**Set exercise**
Edit the stretch of the Carbon Disclosure Project rankings text from "The 2012 Investor" through "by market capitalization.", swapping "institutional investors" for "investment firms".

━━━━━ Page

Wednesday, October 17, 2012

BMO tops 2012 Carbon Disclosure Project rankings

Only one company scored high enough to make the 2012 Canada 200 Carbon Performance Leadership Index (CPLI) – Bank of Montreal. Performance is grouped into 6 bands A, A-, B, C, D and E. The CPLI includes only Performance band A, which this year was achieved only by Bank of Montreal.

The CDLI (Carbon Disclosure Leadership Index) is made up of the 20 companies with the highest carbon disclosure scores from the Canada 200 sample, and these are, in order:

Bank of Montreal 91

ARC Resources Ltd. 90

Stantec Inc. 89

Teck Resources Limited 88

TMX Group Inc. 84

Suncor Energy Inc. 84

Barrick Gold Corporation 84

Enbridge Inc. 84

TransCanada Corporation 83

Enerplus Corporation 83

Telus Corporation 82

Bank of Nova Scotia 82

Tim Hortons Inc. 80

Emera Inc. 79

Cenovus Energy Inc. 79

Toronto-Dominion Bank 78

Inmet Mining Corporation 78

Nexen Inc. 78

SNC-Lavalin Group Inc. 77

Canadian National Railway Company 77

The 2012 Investor CDP Information Request was sent to the Canada 200 companies on behalf of 655 institutional investors (CDP signatories) representing $78 trillion in assets. 107 of the Canada 200 companies responded, a meagre 54%; however, they represent 79% of the Canada 200 by market capitalization.

━━━━━━━━━━
━━━━━ Entries supplied

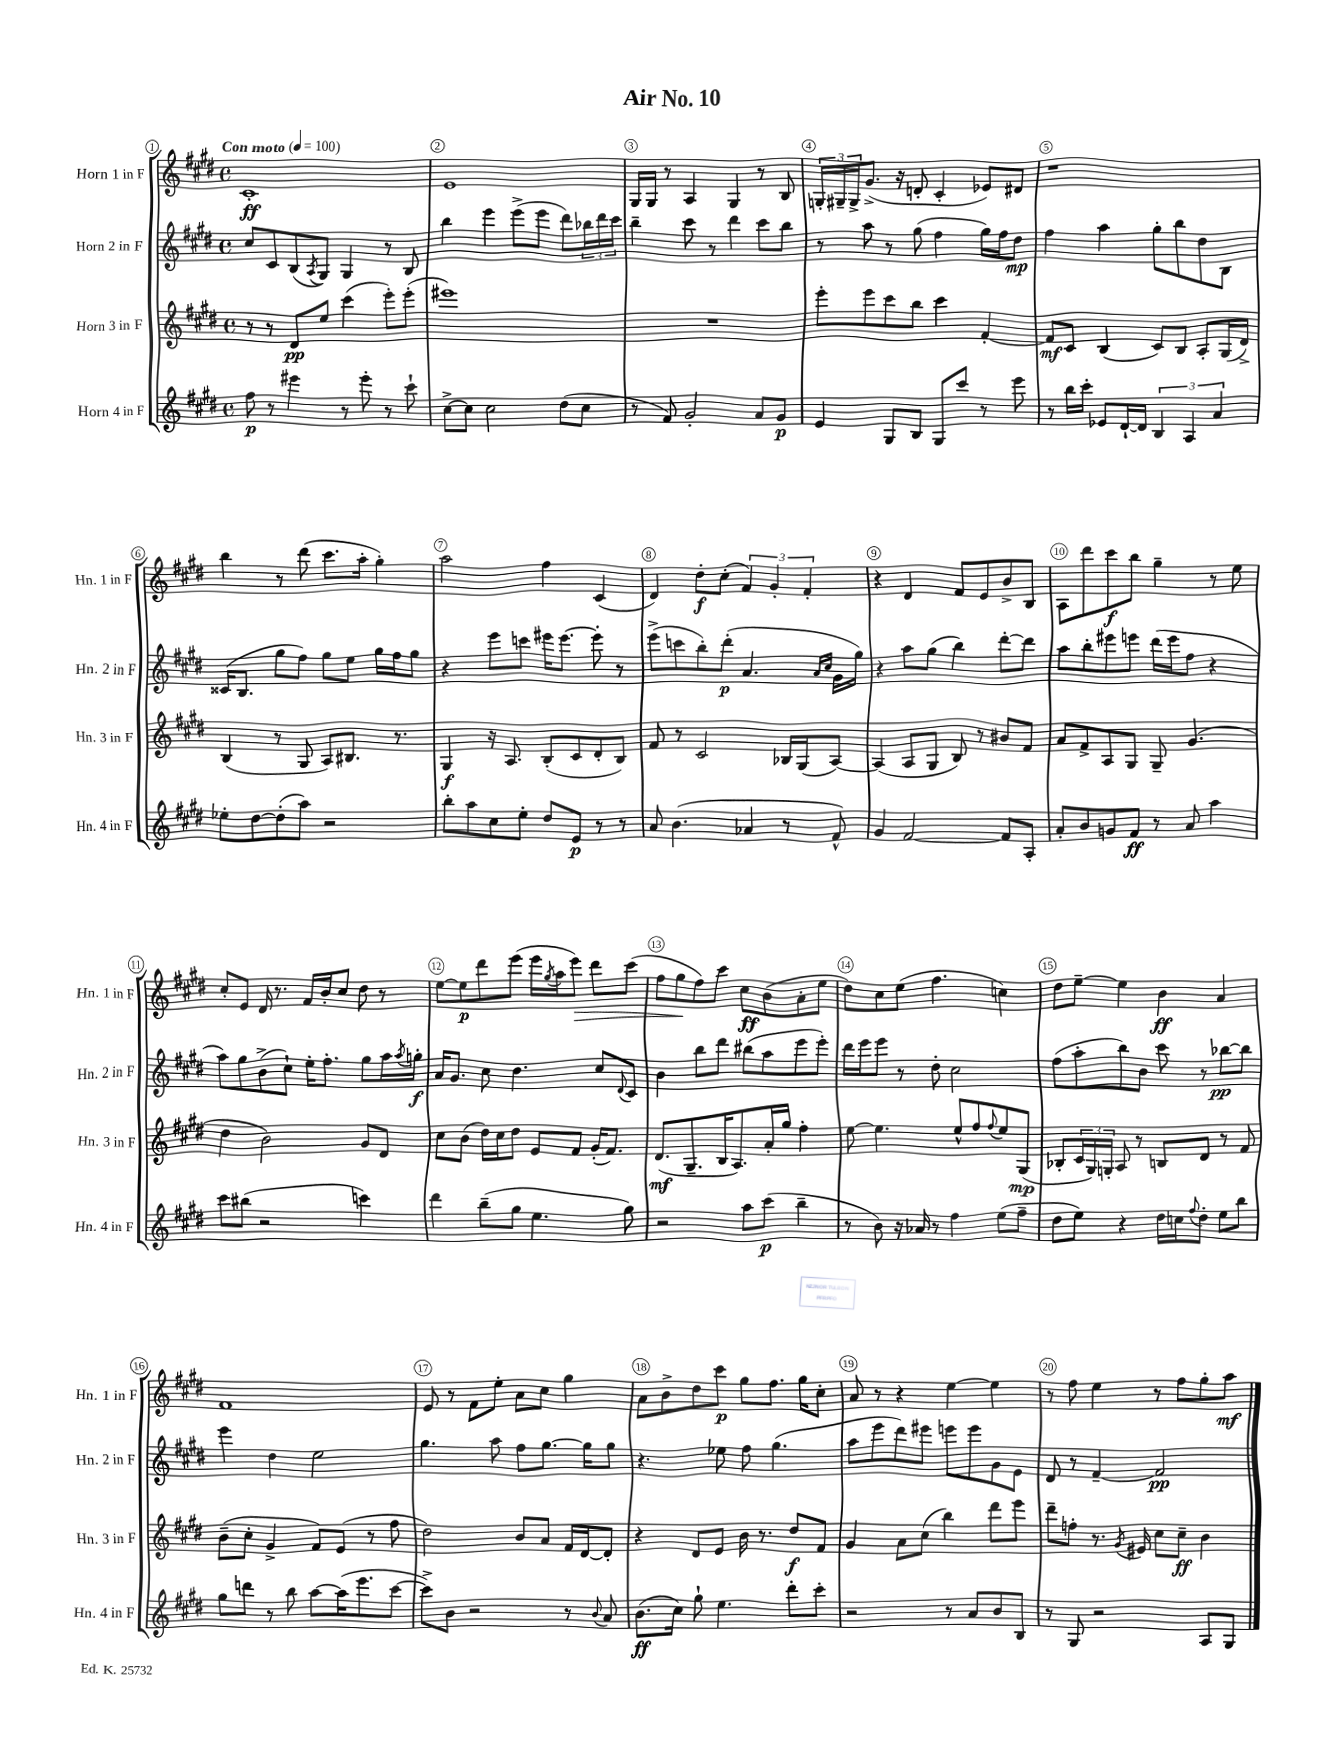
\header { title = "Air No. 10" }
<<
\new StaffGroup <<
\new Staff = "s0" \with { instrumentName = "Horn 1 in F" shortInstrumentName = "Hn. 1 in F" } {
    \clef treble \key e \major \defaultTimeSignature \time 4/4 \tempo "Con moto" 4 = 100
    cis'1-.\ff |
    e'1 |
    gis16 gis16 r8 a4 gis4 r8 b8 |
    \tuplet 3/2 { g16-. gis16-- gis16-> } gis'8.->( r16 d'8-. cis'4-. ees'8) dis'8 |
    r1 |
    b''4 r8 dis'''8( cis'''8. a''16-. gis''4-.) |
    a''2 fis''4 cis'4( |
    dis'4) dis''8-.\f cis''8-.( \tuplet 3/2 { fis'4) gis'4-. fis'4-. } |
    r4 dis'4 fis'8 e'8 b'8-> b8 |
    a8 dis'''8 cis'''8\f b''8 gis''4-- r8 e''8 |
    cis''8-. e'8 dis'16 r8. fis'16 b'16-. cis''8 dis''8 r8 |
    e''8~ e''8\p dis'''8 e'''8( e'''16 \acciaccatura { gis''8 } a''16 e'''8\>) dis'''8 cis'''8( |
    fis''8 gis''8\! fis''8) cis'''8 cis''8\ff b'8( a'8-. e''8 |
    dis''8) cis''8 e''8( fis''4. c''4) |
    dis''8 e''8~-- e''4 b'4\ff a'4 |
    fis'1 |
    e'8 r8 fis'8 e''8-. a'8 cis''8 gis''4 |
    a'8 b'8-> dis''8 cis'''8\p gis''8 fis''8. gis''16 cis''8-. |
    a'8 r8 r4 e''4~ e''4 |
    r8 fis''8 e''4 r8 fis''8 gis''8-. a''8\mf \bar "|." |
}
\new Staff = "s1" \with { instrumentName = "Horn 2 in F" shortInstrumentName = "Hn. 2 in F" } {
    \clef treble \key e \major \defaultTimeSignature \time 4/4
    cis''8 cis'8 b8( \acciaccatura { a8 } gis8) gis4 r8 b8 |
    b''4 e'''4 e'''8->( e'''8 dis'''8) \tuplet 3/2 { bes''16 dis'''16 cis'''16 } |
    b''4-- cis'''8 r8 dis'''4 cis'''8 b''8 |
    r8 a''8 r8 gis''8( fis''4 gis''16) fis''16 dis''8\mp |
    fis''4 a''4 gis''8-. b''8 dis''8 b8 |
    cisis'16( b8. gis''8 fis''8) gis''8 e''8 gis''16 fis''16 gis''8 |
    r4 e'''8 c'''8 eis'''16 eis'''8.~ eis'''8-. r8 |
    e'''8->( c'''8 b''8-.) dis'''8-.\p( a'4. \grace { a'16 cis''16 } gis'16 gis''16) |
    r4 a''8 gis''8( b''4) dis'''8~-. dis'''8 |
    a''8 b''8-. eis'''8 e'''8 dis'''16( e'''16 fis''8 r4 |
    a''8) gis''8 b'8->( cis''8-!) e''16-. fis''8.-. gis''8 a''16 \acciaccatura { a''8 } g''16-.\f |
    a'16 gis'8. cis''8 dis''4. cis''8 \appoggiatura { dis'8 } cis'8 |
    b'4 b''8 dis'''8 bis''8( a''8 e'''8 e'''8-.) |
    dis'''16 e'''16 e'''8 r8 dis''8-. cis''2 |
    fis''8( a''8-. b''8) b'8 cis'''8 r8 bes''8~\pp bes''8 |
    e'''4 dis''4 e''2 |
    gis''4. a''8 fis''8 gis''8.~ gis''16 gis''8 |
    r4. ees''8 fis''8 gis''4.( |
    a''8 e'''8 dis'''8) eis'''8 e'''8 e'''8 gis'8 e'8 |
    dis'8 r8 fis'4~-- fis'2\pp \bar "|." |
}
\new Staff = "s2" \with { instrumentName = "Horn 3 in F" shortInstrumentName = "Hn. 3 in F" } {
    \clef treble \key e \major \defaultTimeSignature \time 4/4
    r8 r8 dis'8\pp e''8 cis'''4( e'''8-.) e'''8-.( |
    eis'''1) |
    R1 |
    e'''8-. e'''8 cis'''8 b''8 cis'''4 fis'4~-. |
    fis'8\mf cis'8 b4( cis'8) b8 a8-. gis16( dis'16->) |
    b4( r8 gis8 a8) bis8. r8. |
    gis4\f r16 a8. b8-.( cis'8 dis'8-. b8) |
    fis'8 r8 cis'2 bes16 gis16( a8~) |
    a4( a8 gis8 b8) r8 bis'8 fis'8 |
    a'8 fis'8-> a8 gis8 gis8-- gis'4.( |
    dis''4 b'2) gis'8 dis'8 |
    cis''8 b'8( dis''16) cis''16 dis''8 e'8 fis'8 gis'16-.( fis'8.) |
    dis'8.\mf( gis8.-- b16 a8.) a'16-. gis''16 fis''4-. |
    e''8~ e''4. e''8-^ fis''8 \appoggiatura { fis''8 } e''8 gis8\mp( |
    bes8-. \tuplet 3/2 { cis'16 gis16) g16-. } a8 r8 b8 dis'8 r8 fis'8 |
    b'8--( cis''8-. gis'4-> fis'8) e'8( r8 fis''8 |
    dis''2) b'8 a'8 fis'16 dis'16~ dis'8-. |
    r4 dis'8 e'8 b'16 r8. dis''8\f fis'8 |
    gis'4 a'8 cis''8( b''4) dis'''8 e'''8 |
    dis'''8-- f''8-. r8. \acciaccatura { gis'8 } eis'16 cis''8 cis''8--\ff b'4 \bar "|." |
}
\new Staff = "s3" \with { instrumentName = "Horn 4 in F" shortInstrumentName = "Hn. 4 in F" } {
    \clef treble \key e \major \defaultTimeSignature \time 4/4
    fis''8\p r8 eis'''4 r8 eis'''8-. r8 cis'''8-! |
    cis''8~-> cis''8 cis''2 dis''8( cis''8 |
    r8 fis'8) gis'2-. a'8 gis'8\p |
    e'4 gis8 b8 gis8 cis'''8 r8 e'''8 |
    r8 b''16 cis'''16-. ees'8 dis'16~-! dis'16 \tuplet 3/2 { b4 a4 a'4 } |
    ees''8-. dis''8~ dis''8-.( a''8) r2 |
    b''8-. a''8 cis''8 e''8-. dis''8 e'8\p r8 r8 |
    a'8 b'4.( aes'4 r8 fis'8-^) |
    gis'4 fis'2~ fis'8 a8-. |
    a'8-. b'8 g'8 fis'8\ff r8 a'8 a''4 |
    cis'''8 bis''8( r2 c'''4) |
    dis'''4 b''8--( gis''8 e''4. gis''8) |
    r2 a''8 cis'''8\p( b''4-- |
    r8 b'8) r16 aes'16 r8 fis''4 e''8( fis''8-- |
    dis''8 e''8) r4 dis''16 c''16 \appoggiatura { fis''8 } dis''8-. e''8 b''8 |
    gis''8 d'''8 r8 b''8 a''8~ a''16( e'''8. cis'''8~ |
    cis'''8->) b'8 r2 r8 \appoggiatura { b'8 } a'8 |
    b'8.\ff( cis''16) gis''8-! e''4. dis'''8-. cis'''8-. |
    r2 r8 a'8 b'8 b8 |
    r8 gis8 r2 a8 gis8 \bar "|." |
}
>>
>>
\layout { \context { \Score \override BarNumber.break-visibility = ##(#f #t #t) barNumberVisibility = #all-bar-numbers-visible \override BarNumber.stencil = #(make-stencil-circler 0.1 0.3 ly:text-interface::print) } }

━━━━━━━━━━
━━━━━ Entries supplied

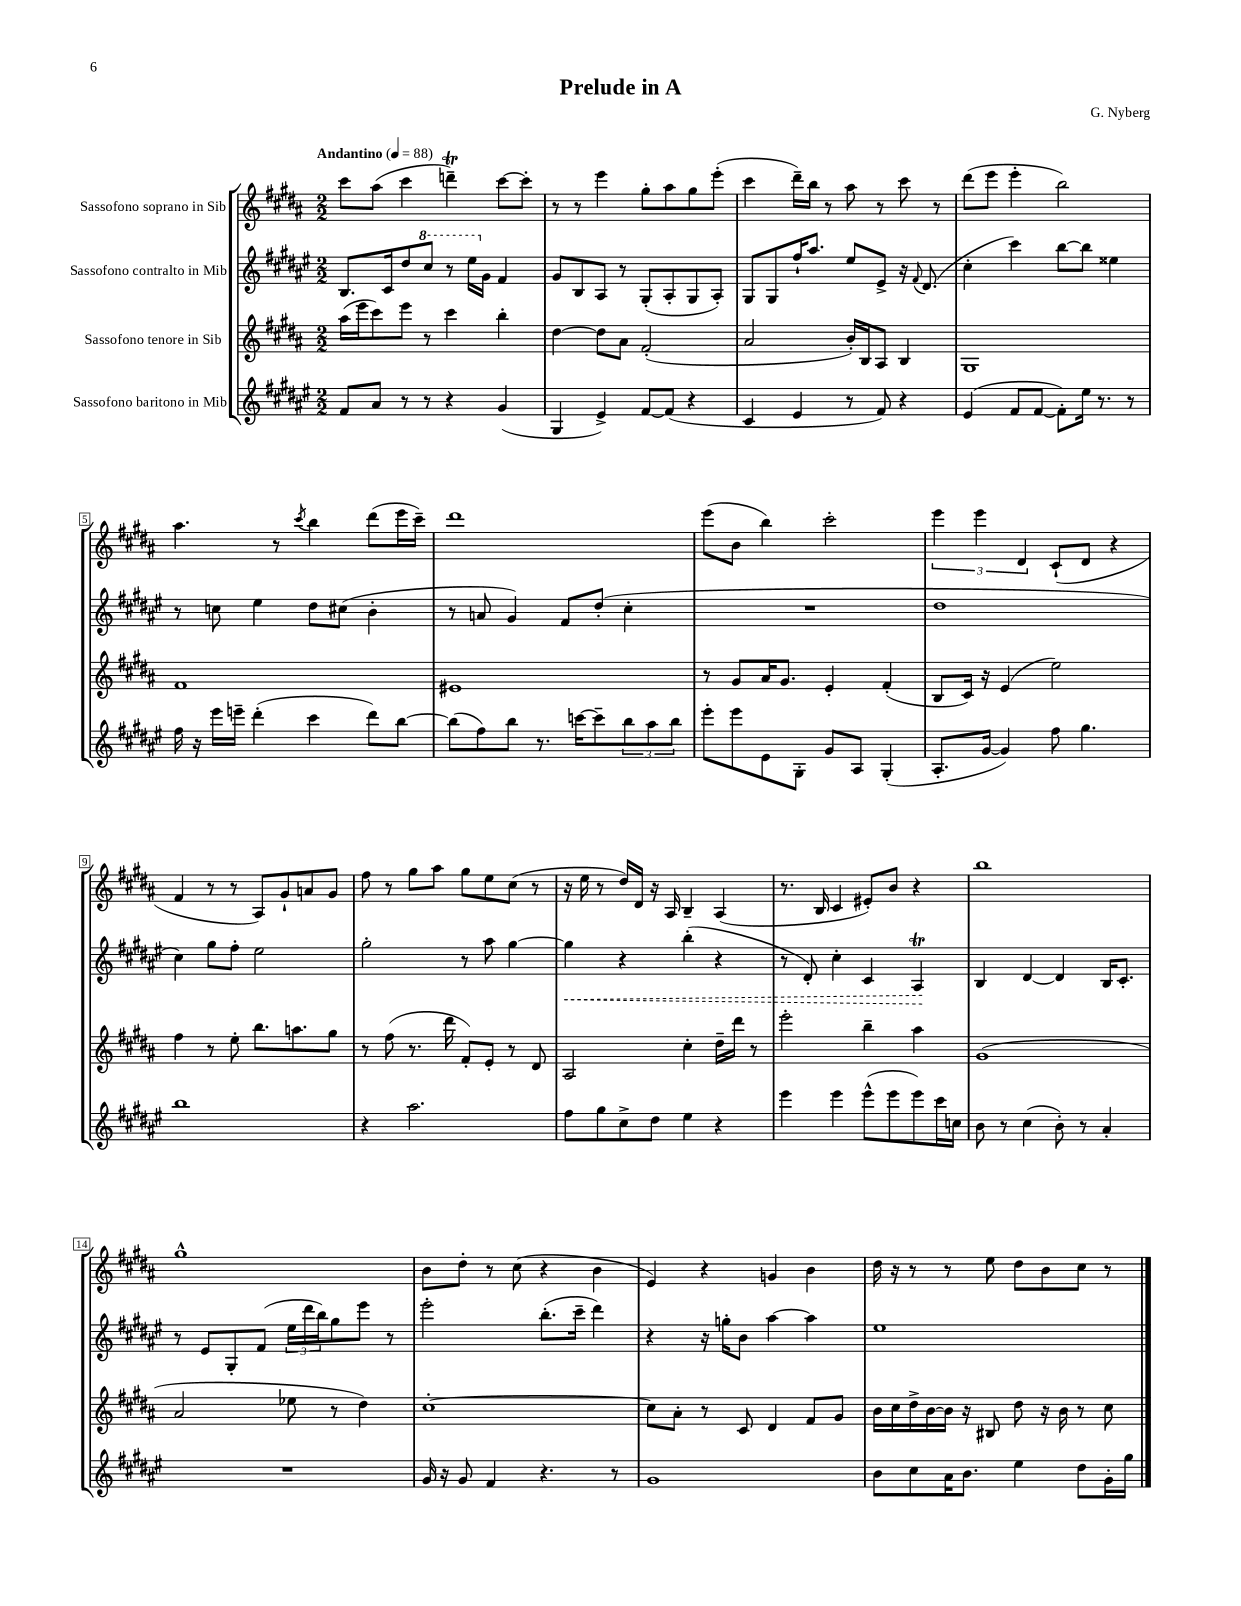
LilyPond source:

━━━━━━━━━━

**Answer in full**
The 2012 Investor CDP Information Request was sent to the Canada 200 companies on behalf of 655 investment firms (CDP signatories) representing $78 trillion in assets. 107 of the Canada 200 companies responded, a meagre 54%; however, they represent 79% of the Canada 200 by market capitalization.